AK Partili bir Diyarbakır Milletvekili'nin "Diyarbakır'a bedava elektrik verilmesi" önerisi hükümet tarafından kabul görmüş sayılır. Bu öneri daha sonra "Fukaraya elektriğin bedava verilmesi"ne dönüştü. Zaten Diyarbakırlılar elektrik faturası ödemiyor. O halde "Bedava olsun" diyelim. İlk bakışta akla yatkın bir teklif gibi geliyor. Fakat demek ki Diyarbakır'da elektrik faturası tahsil edilemiyor!
Eğer ortada bir faturanın tahsil edilememesi gibi bir durum söz konusuysa bunun çaresi fatura bedelini sıfırlamak olabilir mi? Olamaz. Ama eğer böyle bir girişim varsa bunu fukaraya elektriği bedava vermek değil, olsa olsa "çaresizlik"tir.

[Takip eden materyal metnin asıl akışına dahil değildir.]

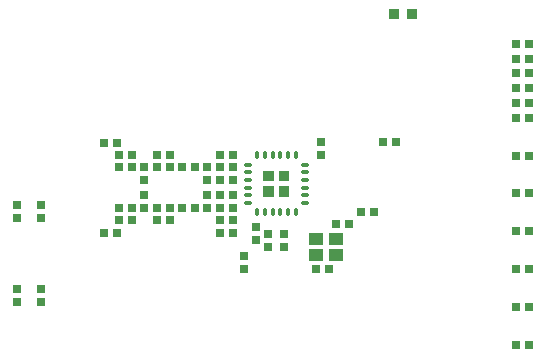
<source format=gtp>
%FSAX43Y43*%
%MOMM*%
G71*
G01*
G75*
G04 Layer_Color=8421504*
%ADD10R,0.650X0.650*%
%ADD11C,1.000*%
%ADD12R,0.650X0.650*%
%ADD13R,0.900X0.900*%
%ADD14R,1.200X1.000*%
G04:AMPARAMS|DCode=15|XSize=3.4mm|YSize=3.4mm|CornerRadius=0.085mm|HoleSize=0mm|Usage=FLASHONLY|Rotation=90.000|XOffset=0mm|YOffset=0mm|HoleType=Round|Shape=RoundedRectangle|*
%AMROUNDEDRECTD15*
21,1,3.400,3.230,0,0,90.0*
21,1,3.230,3.400,0,0,90.0*
1,1,0.170,1.615,1.615*
1,1,0.170,1.615,-1.615*
1,1,0.170,-1.615,-1.615*
1,1,0.170,-1.615,1.615*
%
%ADD15ROUNDEDRECTD15*%
%ADD16O,0.800X0.350*%
%ADD17O,0.350X0.800*%
%ADD18C,0.200*%
%ADD19C,0.400*%
%ADD20C,0.254*%
%ADD21C,0.800*%
%ADD22C,1.000*%
%ADD23C,0.350*%
%ADD24C,0.650*%
%ADD25C,0.500*%
%ADD26C,1.100*%
%ADD27C,1.600*%
%ADD28C,1.500*%
%ADD29C,2.500*%
%ADD30R,1.500X1.500*%
%ADD31C,0.500*%
%ADD32C,0.100*%
%ADD33C,0.025*%
%ADD34C,0.150*%
%ADD35C,0.120*%
G36*
X0075900Y0091220D02*
X0075000D01*
Y0092120D01*
X0075900D01*
Y0091220D01*
D02*
G37*
G36*
X0074600D02*
X0073700D01*
Y0092120D01*
X0074600D01*
Y0091220D01*
D02*
G37*
G36*
X0075900Y0092520D02*
X0075000D01*
Y0093420D01*
X0075900D01*
Y0092520D01*
D02*
G37*
G36*
X0074600D02*
X0073700D01*
Y0093420D01*
X0074600D01*
Y0092520D01*
D02*
G37*
D10*
X0072080Y0086180D02*
D03*
Y0085080D02*
D03*
X0073050Y0088630D02*
D03*
Y0087530D02*
D03*
X0052820Y0082290D02*
D03*
Y0083390D02*
D03*
X0054840Y0089420D02*
D03*
Y0090520D02*
D03*
X0063600Y0093700D02*
D03*
Y0092600D02*
D03*
X0068960Y0090280D02*
D03*
Y0091380D02*
D03*
X0063600Y0090280D02*
D03*
Y0091380D02*
D03*
X0078530Y0095820D02*
D03*
Y0094720D02*
D03*
X0068960Y0093700D02*
D03*
Y0092600D02*
D03*
X0074100Y0086930D02*
D03*
Y0088030D02*
D03*
X0075400D02*
D03*
Y0086930D02*
D03*
X0052840Y0090520D02*
D03*
Y0089420D02*
D03*
X0054840Y0082290D02*
D03*
Y0083390D02*
D03*
D12*
X0079850Y0088880D02*
D03*
X0080950D02*
D03*
X0071110Y0088160D02*
D03*
X0070010D02*
D03*
X0096200Y0078700D02*
D03*
X0095100D02*
D03*
Y0099160D02*
D03*
X0096200D02*
D03*
X0070010Y0094760D02*
D03*
X0071110D02*
D03*
X0061450Y0090280D02*
D03*
X0062550D02*
D03*
X0061450Y0089220D02*
D03*
X0062550D02*
D03*
X0095100Y0097910D02*
D03*
X0096200D02*
D03*
X0095100Y0085100D02*
D03*
Y0088300D02*
D03*
Y0091500D02*
D03*
Y0094700D02*
D03*
X0096200Y0100410D02*
D03*
X0071110Y0091340D02*
D03*
X0070010D02*
D03*
X0071110Y0092640D02*
D03*
X0070010D02*
D03*
Y0089220D02*
D03*
X0071110D02*
D03*
Y0093700D02*
D03*
X0070010D02*
D03*
X0071110Y0090280D02*
D03*
X0070010D02*
D03*
X0064650Y0089220D02*
D03*
X0065750D02*
D03*
X0064650Y0090280D02*
D03*
X0065750D02*
D03*
Y0093700D02*
D03*
X0064650D02*
D03*
X0066810Y0090280D02*
D03*
X0067910D02*
D03*
X0062550Y0093700D02*
D03*
X0061450D02*
D03*
X0095100Y0100410D02*
D03*
X0096200Y0094700D02*
D03*
Y0091500D02*
D03*
Y0088300D02*
D03*
Y0085100D02*
D03*
X0095100Y0102910D02*
D03*
X0096200D02*
D03*
X0095100Y0104160D02*
D03*
X0096200D02*
D03*
X0064650Y0094760D02*
D03*
X0065750D02*
D03*
X0067910Y0093700D02*
D03*
X0066810D02*
D03*
X0083090Y0089920D02*
D03*
X0081990D02*
D03*
X0079250Y0085080D02*
D03*
X0078150D02*
D03*
X0060240Y0095810D02*
D03*
X0061340D02*
D03*
Y0088170D02*
D03*
X0060240D02*
D03*
X0084950Y0095900D02*
D03*
X0083850D02*
D03*
X0061450Y0094760D02*
D03*
X0062550D02*
D03*
X0095100Y0101660D02*
D03*
X0096200D02*
D03*
X0095100Y0081900D02*
D03*
X0096200D02*
D03*
D13*
X0086280Y0106700D02*
D03*
X0084780D02*
D03*
D14*
X0079850Y0086330D02*
D03*
Y0087630D02*
D03*
X0078150Y0086330D02*
D03*
Y0087630D02*
D03*
D16*
X0072400Y0090695D02*
D03*
Y0091345D02*
D03*
Y0091995D02*
D03*
Y0092645D02*
D03*
Y0093295D02*
D03*
Y0093945D02*
D03*
X0077200D02*
D03*
Y0093295D02*
D03*
Y0092645D02*
D03*
Y0091995D02*
D03*
Y0091345D02*
D03*
Y0090695D02*
D03*
D17*
X0073175Y0094720D02*
D03*
X0073825D02*
D03*
X0074475D02*
D03*
X0075125D02*
D03*
X0075775D02*
D03*
X0076425D02*
D03*
Y0089920D02*
D03*
X0075775D02*
D03*
X0075125D02*
D03*
X0074475D02*
D03*
X0073825D02*
D03*
X0073175D02*
D03*
M02*

</source>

Bu yaklaşım tembelliği, beleşçiliği, dilenciliği teşvikten başka bir işe de yaramaz. Pansuman...
Bu pansuman da yarayı iyileştirmek yerine yaralı organın kesilip gövdeden ayrılma sürecini hızlandırır. İstismarı artırır. Şimdi... Bölgenin toplam elektrik faturası ne kadardır? Bu hesaplanır, hükümet bu rakama sponsor olur. Bu durum böyle sürüp gider.
Her seferinde de toplam fatura bir öncekine göre kat ve kat daha fazla olur. Çünkü elektrik faturası ödemeyecek olanlar hiç bir şekilde tasarrufu düşünmeyecek, hatta bazıları da devlete düşmanlık olsun diye 24 saat elektrik tüketir.

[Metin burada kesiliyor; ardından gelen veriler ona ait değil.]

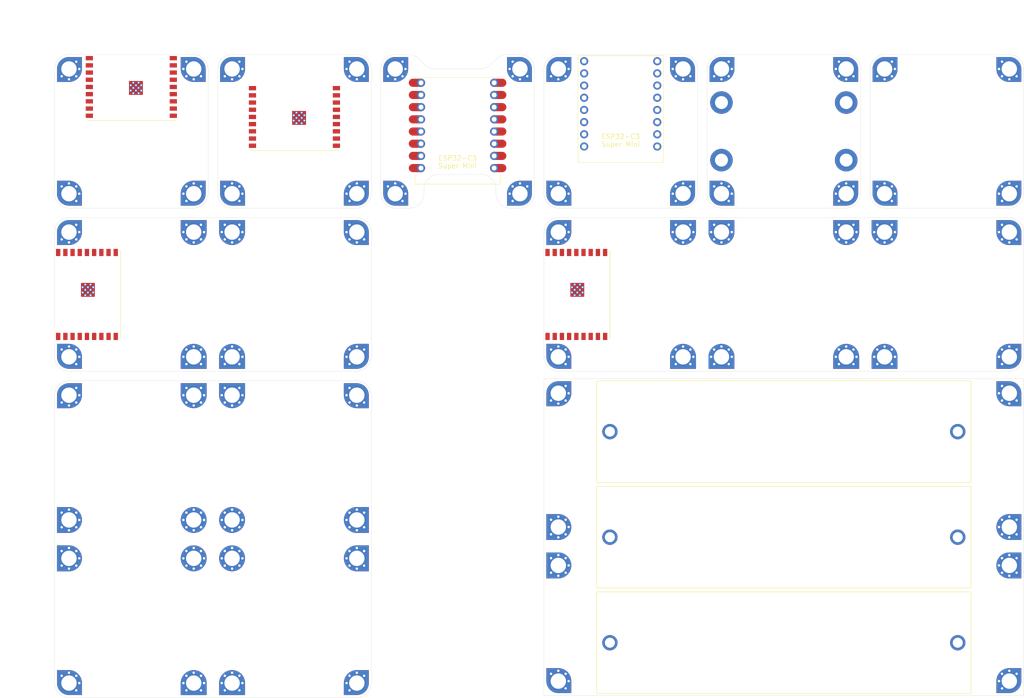
<source format=kicad_pcb>
(kicad_pcb
	(version 20240108)
	(generator "pcbnew")
	(generator_version "8.0")
	(general
		(thickness 1.6)
		(legacy_teardrops no)
	)
	(paper "A4")
	(layers
		(0 "F.Cu" signal)
		(31 "B.Cu" signal)
		(32 "B.Adhes" user "B.Adhesive")
		(33 "F.Adhes" user "F.Adhesive")
		(34 "B.Paste" user)
		(35 "F.Paste" user)
		(36 "B.SilkS" user "B.Silkscreen")
		(37 "F.SilkS" user "F.Silkscreen")
		(38 "B.Mask" user)
		(39 "F.Mask" user)
		(40 "Dwgs.User" user "User.Drawings")
		(41 "Cmts.User" user "User.Comments")
		(42 "Eco1.User" user "User.Eco1")
		(43 "Eco2.User" user "User.Eco2")
		(44 "Edge.Cuts" user)
		(45 "Margin" user)
		(46 "B.CrtYd" user "B.Courtyard")
		(47 "F.CrtYd" user "F.Courtyard")
		(48 "B.Fab" user)
		(49 "F.Fab" user)
		(50 "User.1" user)
		(51 "User.2" user)
		(52 "User.3" user)
		(53 "User.4" user)
		(54 "User.5" user)
		(55 "User.6" user)
		(56 "User.7" user)
		(57 "User.8" user)
		(58 "User.9" user)
	)
	(setup
		(pad_to_mask_clearance 0)
		(allow_soldermask_bridges_in_footprints no)
		(pcbplotparams
			(layerselection 0x00010fc_ffffffff)
			(plot_on_all_layers_selection 0x0000000_00000000)
			(disableapertmacros no)
			(usegerberextensions no)
			(usegerberattributes yes)
			(usegerberadvancedattributes yes)
			(creategerberjobfile yes)
			(dashed_line_dash_ratio 12.000000)
			(dashed_line_gap_ratio 3.000000)
			(svgprecision 4)
			(plotframeref no)
			(viasonmask no)
			(mode 1)
			(useauxorigin no)
			(hpglpennumber 1)
			(hpglpenspeed 20)
			(hpglpendiameter 15.000000)
			(pdf_front_fp_property_popups yes)
			(pdf_back_fp_property_popups yes)
			(dxfpolygonmode yes)
			(dxfimperialunits yes)
			(dxfusepcbnewfont yes)
			(psnegative no)
			(psa4output no)
			(plotreference yes)
			(plotvalue yes)
			(plotfptext yes)
			(plotinvisibletext no)
			(sketchpadsonfab no)
			(subtractmaskfromsilk no)
			(outputformat 1)
			(mirror no)
			(drillshape 1)
			(scaleselection 1)
			(outputdirectory "")
		)
	)
	(net 0 "")
	(footprint "mechanical:MountingHole_3.2mm_M3_5.4mm_Pad_Via_side" (layer "F.Cu") (at 23 125))
	(footprint "mechanical:MountingHole_3.2mm_M3_5.4mm_Pad_Via_side" (layer "F.Cu") (at 49 57 -90))
	(footprint "MountingHole:MountingHole_2.7mm_M2.5_DIN965_Pad" (layer "F.Cu") (at 159 30))
	(footprint "mechanical:MountingHole_3.2mm_M3_5.4mm_Pad_Via_side" (layer "F.Cu") (at 57 57 -90))
	(footprint "mechanical:MountingHole_3.2mm_M3_5.4mm_Pad_Via_corner" (layer "F.Cu") (at 125 150.591))
	(footprint "mechanical:MountingHole_3.2mm_M3_5.4mm_Pad_Via_side" (layer "F.Cu") (at 193 83 90))
	(footprint "module:ESP32-C3-WROOM-02" (layer "F.Cu") (at 70 33))
	(footprint "connector:BatteryHolder_1x18650_THT" (layer "F.Cu") (at 172 142.591))
	(footprint "mechanical:MountingHole_3.2mm_M3_5.4mm_Pad_Via_corner" (layer "F.Cu") (at 83 57 180))
	(footprint "mechanical:MountingHole_3.2mm_M3_5.4mm_Pad_Via_corner" (layer "F.Cu") (at 159 49))
	(footprint "mechanical:MountingHole_3.2mm_M3_5.4mm_Pad_Via_side" (layer "F.Cu") (at 49 91 -90))
	(footprint "connector:BatteryHolder_1x18650_THT" (layer "F.Cu") (at 172 98.591))
	(footprint "mechanical:MountingHole_3.2mm_M3_5.4mm_Pad_Via_side" (layer "F.Cu") (at 57 83 90))
	(footprint "mechanical:MountingHole_3.2mm_M3_5.4mm_Pad_Via" (layer "F.Cu") (at 49 125))
	(footprint "connector:BatteryHolder_1x18650_THT" (layer "F.Cu") (at 172 120.591))
	(footprint "mechanical:MountingHole_3.2mm_M3_5.4mm_Pad_Via_side" (layer "F.Cu") (at 49 151 90))
	(footprint "mechanical:MountingHole_3.2mm_M3_5.4mm_Pad_Via_side" (layer "F.Cu") (at 185 57 -90))
	(footprint "module:ESP32-C3-WROOM-02" (layer "F.Cu") (at 128.75 70 90))
	(footprint "mechanical:MountingHole_3.2mm_M3_5.4mm_Pad_Via_corner" (layer "F.Cu") (at 219 49 90))
	(footprint "mechanical:MountingHole_3.2mm_M3_5.4mm_Pad_Via_side" (layer "F.Cu") (at 57 91 -90))
	(footprint "mechanical:MountingHole_3.2mm_M3_5.4mm_Pad_Via_side" (layer "F.Cu") (at 185 83 90))
	(footprint "mechanical:MountingHole_3.2mm_M3_5.4mm_Pad_Via_corner" (layer "F.Cu") (at 23 49))
	(footprint "mechanical:MountingHole_3.2mm_M3_5.4mm_Pad_Via_corner" (layer "F.Cu") (at 57 49))
	(footprint "mechanical:MountingHole_3.2mm_M3_5.4mm_Pad_Via_corner" (layer "F.Cu") (at 23 83))
	(footprint "module:ESP32-C3-Super-Mini-Castellated-SMD" (layer "F.Cu") (at 104 33.5))
	(footprint "mechanical:MountingHole_3.2mm_M3_5.4mm_Pad_Via_corner" (layer "F.Cu") (at 49 49 90))
	(footprint "mechanical:MountingHole_3.2mm_M3_5.4mm_Pad_Via_corner" (layer "F.Cu") (at 125 49))
	(footprint "mechanical:MountingHole_3.2mm_M3_5.4mm_Pad_Via_side" (layer "F.Cu") (at 49 83 90))
	(footprint "mechanical:MountingHole_3.2mm_M3_5.4mm_Pad_Via_side" (layer "F.Cu") (at 125 126.48))
	(footprint "mechanical:MountingHole_3.2mm_M3_5.4mm_Pad_Via_corner" (layer "F.Cu") (at 125 57 -90))
	(footprint "mechanical:MountingHole_3.2mm_M3_5.4mm_Pad_Via_corner"
		(layer "F.Cu")
		(uuid "50c95a58-ff54-4661-a2b1-da2b3856b48d")
		(at 185 49 90)
		(descr "Mounting Hole 3.2mm, M3")
		(tags "mounting hole 3.2mm m3")
		(property "Reference" "REF**"
			(at 0 -4.2 90)
			(layer "F.SilkS")
			(hide yes)
			(uuid "ce836a49-c533-455a-acc0-d0e4e1d0fa85")
			(effects
				(font
					(size 1 1)
					(thickness 0.15)
				)
			)
		)
		(property "Value" "MountingHole_3.2mm_M3_5.4mm_Pad_Via_corner"
			(at 0 4.2 90)
			(layer "F.Fab")
			(hide yes)
			(uuid "b2ed02ec-645b-4199-9e79-e3c312ab3eb5")
			(effects
				(font
					(size 1 1)
					(thickness 0.15)
				)
			)
		)
		(property "Footprint" "mechanical:MountingHole_3.2mm_M3_5.4mm_Pad_Via_corner"
			(at 0 0 90)
			(unlocked yes)
			(layer "F.Fab")
			(hide yes)
			(uuid "57a997c0-72e7-4283-86b9-107eff164a14")
			(effects
				(font
					(size 1.27 1.27)
					(thickness 0.15)
				)
			)
		)
		(property "Datasheet" ""
			(at 0 0 90)
			(unlocked yes)
			(layer "F.Fab")
			(hide yes)
			(uuid "7e78fce9-54d7-47df-8293-5e0aa4eb9655")
			(effects
				(font
					(size 1.27 1.27)
					(thickness 0.15)
				)
			)
		)
		(property "Description" ""
			(at 0 0 90)
			(unlocked yes)
			(layer "F.Fab")
			(hide yes)
			(uuid "64686b57-948a-448b-ad1e-49681efe4f46")
			(effects
				(font
					(size 1.27 1.27)
					(thickness 0.15)
				)
			)
		)
		(attr through_hole board_only exclude_from_pos_files exclude_from_bom)
		(fp_poly
			(pts
				(xy -3 -2.7) (xy -0.005076 -2.705076) (xy 0 0) (xy 2.7 0) (xy 2.7 3) (xy -3 3)
			)
			(stroke
				(width 0)
				(type solid)
			)
			(fill solid)
			(layer "B.Mask")
			(uuid "40d7a2c6-ccef-4aa6-
... [340385 chars truncated]
</source>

Ve fatura ödenmeyen bölgede her iş elektrik kullanılarak yapılmaya başlanır! Eğer bölgeye kalıcı, sorunun çözümüne yardımcı bir şeyler yapılmak isteniyorsa bölgede istihdamı artıracak tedbirleri, istihdam merkezli çözümler üzerinde düşünmeli.
Bölgeye her ay toplam elektrik faturaları kadar istihdam oluşturucu yatırımlar yapılması bile bedava elektrik olayından daha fazla hizmet eder çözüme. İyi ama zaten ödemiyorlarmış!
Kullanılan bir hizmet bedelinin "ödenmiyor" olması ile "ödenemiyor" olması arasında çok büyük fark var. Birincisinde "meydan okuma", ikincisinde "yokluk" var. Madem Diyarbakır'a bedava elektrik olacak, Yozgat'ın, Çankırı'nın ne bileyim, Türkiye'nin en fakir kenti Bilecik'in faturalarını niye tahsil ediyoruz ki. Diyarbakırlılar elektrik faturası ödeyemiyormuş! Belki de ödemek istemiyorlar!
O zaman fatura ödeyen benim ne günahım var ve ben neden fatura ödüyorum? Bu durum hırsızlığa davetiye çıkarır. Vatandaşın moralini bozar, vatandaşlık görevini yerine getirmeyenlerin sayısını artırır. Bu teklif aynı zamanda Diyarbakırlıya da hakarettir.
Diyarbakırlı bunu ister mi acaba? İşte size bir referandum sorusu! Eğer hükümet Diyarbakırlıya bir iyilik yapmak istiyorsa her bir vatandaşın işine yarayacak başka bir yol bulsun. Diyarbakırlının taleplerine kulak kapatmasın, mesela demokrasinin çerçevesini genişletsin!